→ **DIRECTIONS**:
1: In the article on Guatemalan beekeeping below, rewrite the paragraph that begins "Edwin Muñoz is one of" as a short bulleted list that keeps its main facts.
2: Write a continuation of the article on Guatemalan beekeeping below, picking up right after its final sentence.

No menu items!

Guatemalan beekeeping survives despite climate crisis and threats

RIO DE JANEIRO, BRAZIL – Beekeepers in Guatemala seek to maintain an environmentally friendly business in the Central American nation, despite existing threats such as the climate crisis or the recent poisoning of a million bees on a farm in the central region of the country.

Added to these factors is the Covid-19 pandemic, which, in addition to the more than 10,000 deaths in Guatemala and 340,857 positive cases accumulated in 16 months, has caused a reduction in bee production of about 27% in the last year.

Read also: Check out our coverage on Guatemala

Edwin Muñoz is one of the 3,335 beekeepers legally registered with the authorities in Guatemala, owner of the La Joya apiary, located some 50 kilometers southeast of the capital, where he keeps 150,000 bees, specifically the “apis mellifera” species, the most predominant in the region.

Despite the importance of bees in the ecosystem, the Bee Cabañas apiary, located in Antigua Guatemala, some 35 kilometers west of the country’s capital, was attacked on June 24 (Photo internet reproduction)

A member of the Association of Beekeepers for Integration and Sustainability (Apis), Muñoz assures Efe that the bee is considered “a sensor of the degree of contamination we have on the planet” and, as is known, “plays an indispensable role in pollination since 75 to 80% of vegetables are due to the transfer of pollen from bees.”

AN ANONYMOUS ATTACK

Despite the importance of bees in the ecosystem, the Bee Cabañas apiary, located in Antigua Guatemala, in the department of Sacatepéquez (center), some 35 kilometers west of the country’s capital, was attacked on June 24.

→ **DATA UNDER STUDY**:
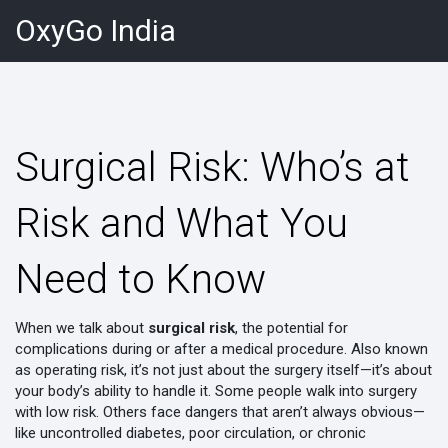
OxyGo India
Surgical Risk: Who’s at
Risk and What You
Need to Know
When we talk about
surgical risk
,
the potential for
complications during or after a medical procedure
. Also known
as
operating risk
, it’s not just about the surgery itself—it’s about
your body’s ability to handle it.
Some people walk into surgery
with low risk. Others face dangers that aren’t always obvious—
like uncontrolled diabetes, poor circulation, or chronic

...

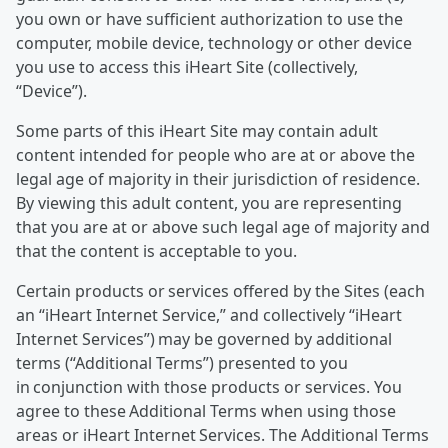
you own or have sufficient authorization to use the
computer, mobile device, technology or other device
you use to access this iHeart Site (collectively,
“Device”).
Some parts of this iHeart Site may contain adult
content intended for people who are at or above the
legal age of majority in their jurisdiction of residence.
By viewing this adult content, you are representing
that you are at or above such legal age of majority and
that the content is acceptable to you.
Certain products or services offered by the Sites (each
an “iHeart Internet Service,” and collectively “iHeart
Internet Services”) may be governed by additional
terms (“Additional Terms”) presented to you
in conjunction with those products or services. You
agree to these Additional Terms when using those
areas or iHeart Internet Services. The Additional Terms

→ **YOUR RESPONSES**:
1:
- Edwin Muñoz is one of 3,335 beekeepers legally registered with Guatemala's authorities.
- He owns the La Joya apiary, about 50 kilometers southeast of the capital.
- He keeps 150,000 bees of the "apis mellifera" species, the most predominant in the region.

2:
The complaint was quickly made public because of the poisoning of around one million of these bees, attacked by a “person with his face covered” who entered the apiary at night to place a chemical “that could have poisoned their hives”, according to the beekeeper Nel Juarez, who told local media after seeing the security recording of the place.

In addition to producing honey and other items, the insects were the main attraction of a tour to raise awareness about “the world of bees,” Juarez said.

For Muñoz, the criminal action in Bee Cabañas “is a priceless attack. It is a blow firstly to the environment and, secondly, to the producers because it discourages them.”

There are 5,012 apiaries and 3,335 beekeepers registered in the Guatemalan Registry of Beekeepers (Regapi) of the Ministry of Agriculture, Livestock, and Food (MAGA). More than 65% of them are located in the southwestern part of the country.

The agricultural and livestock frontier, the resulting climate crisis, water pollution, and the ignorance of some people, endanger the subsistence of these insects, which are vital for the species’ survival.

THE HONEY BOOM

According to the National Beekeeping Chain, Guatemala is considered a marginal producer of honey, with an average of 2,000 metric tons per year, far below, for example, the 305,000 metric tons produced by China.

The largest buyer of Guatemalan honey is Germany, which in 2020 imported 63% of the Central American country’s production, followed by Costa Rica and Spain, with 7% each.

Even though Guatemala barely consumes an average of one teaspoon of honey per person per year and in regions such as Europe, it reaches one kilo per inhabitant each season, the Central American country is experiencing a “boom” in beekeeping in recent years, according to the coordinator of the National Beekeeping Agro-chain, Marta Velásquez.

“Everyone sees honey as an export product and payment in euros since 75% of the honey we export is consumed in the European Union,” says the specialist.

Velásquez maintains that people tend to think only of honey, wax, and propolis in Guatemala. Still, instead, little is said about pollination, “which is vital for the recovery of the landscape, since bees maintain the native flora of this country.”

Guatemala also boasts an endemic bee called “melipona beecheii”, whose honeycombs, unlike the traditional box-grown ones, such as Muñoz’s, are cone-shaped, can be inside trees; their honey is more difficult to obtain.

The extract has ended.